----- SUPPLIED ENTRIES
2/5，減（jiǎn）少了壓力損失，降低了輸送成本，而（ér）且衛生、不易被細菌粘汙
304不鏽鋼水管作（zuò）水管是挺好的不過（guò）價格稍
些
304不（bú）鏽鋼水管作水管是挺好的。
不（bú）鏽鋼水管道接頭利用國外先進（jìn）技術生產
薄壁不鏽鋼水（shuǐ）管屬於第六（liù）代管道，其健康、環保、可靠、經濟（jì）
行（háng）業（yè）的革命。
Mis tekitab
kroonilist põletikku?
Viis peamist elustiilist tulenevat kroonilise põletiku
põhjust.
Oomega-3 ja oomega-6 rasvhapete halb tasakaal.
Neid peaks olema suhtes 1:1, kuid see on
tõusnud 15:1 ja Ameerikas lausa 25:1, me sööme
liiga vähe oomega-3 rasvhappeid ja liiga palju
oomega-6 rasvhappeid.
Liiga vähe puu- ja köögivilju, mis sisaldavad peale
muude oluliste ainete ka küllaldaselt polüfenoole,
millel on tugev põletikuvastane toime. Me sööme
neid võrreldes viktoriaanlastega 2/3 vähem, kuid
----------
• EXERCISE OBJECTIVE: Look for the string "oomega" in the data above and return every line that has it.

• SOLVED PROBLEM:
Oomega-3 ja oomega-6 rasvhapete halb tasakaal.
liiga vähe oomega-3 rasvhappeid ja liiga palju
oomega-6 rasvhappeid.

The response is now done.